The CCA is calculated by impedence.
The tester puts a load on the battery and sees how much the voltage drops and does some math.
You can exert more or less pressure on the clamps at the battery terminals, and manipulate the CCA reading.
If your battery has removable caps:
https://www.amazon.com/OTC-4619-Professional-Battery-Hydrometer/dp/B0050SFVHO
Make sure no bubbles stick to the float.
Give it time for the electrolyte's temperature to change the silicon portion housing the thermometer, which tells one how much to add or subtract from the reading on the float.
You will likely find that when your charger quits, saying the battery is full, that the specific gravity reads well below 1.265, and flooded batteries, intended for northern climates, might have specific gravity, when fully charged, in the 1.300 range.

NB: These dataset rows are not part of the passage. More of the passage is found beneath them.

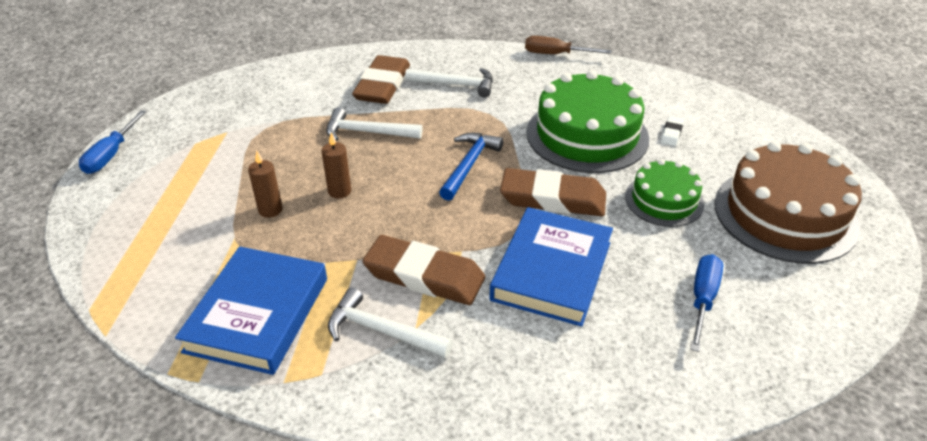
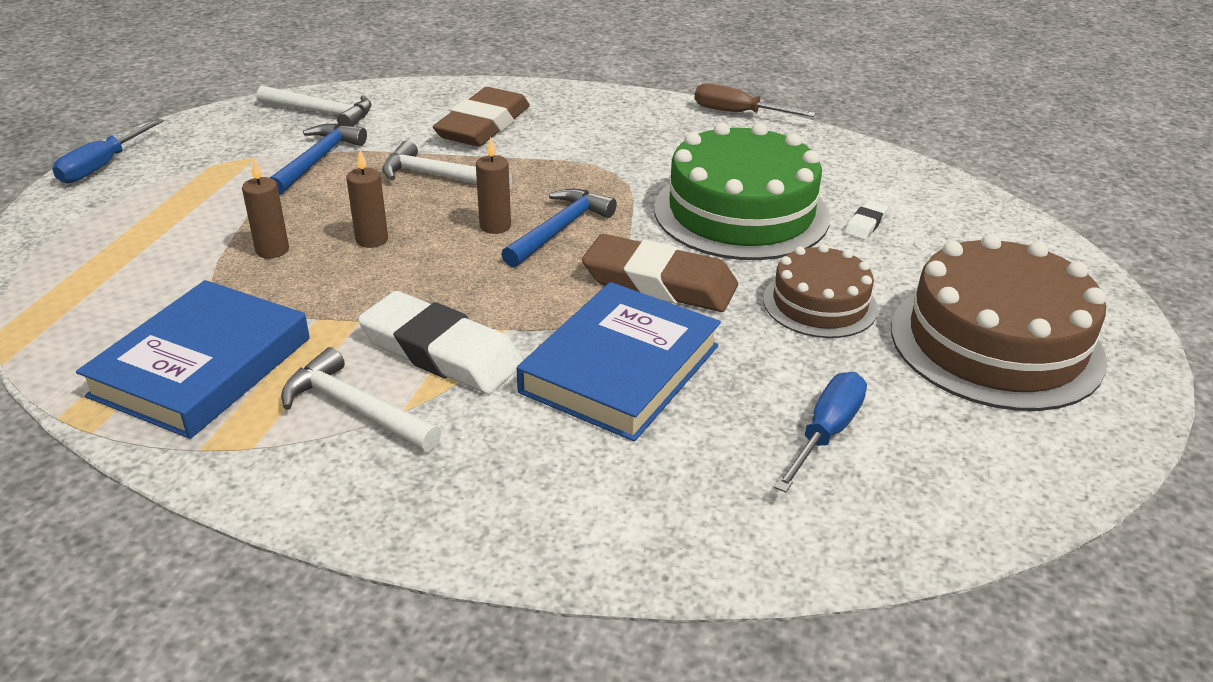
camera: 10 degrees right, 5 degrees down
(273, 129) = (317, 160): none -> blue hammer
(423, 168) = (495, 226): none -> brown candle
(424, 276) = (441, 351): brown eraser -> white eraser
(456, 85) = (582, 135): white hammer -> white hammer (322, 113)
(664, 200) = (820, 304): green cake -> brown cake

If the electrolyte pulled into the hydrometer while charging, is cloudy and grey, that is a sign the battery is nearing end of life
Often leaving the lights on to drag battery voltage below 12.6v or so, then restarting the charger, over and over, can allow one to incrementally raise the specific gravity up towards the 1.265+ region indicating the battery is charged near its full potential remaining capacity.
I was highly reluctant to get and use a hydrometer.
I regret my reluctance, as it equated to voluntary ignorance and premature battery failure, as I intentionally deeply cycle my batteries.
Furious that my plug in smart charger could not get my cycling battery upto 1.265+, I got an adjustable voltage power supply, in order to hold the battery at high voltage until specific gravity maxed out, and every battery I have owned since, has had an impressive lifespan.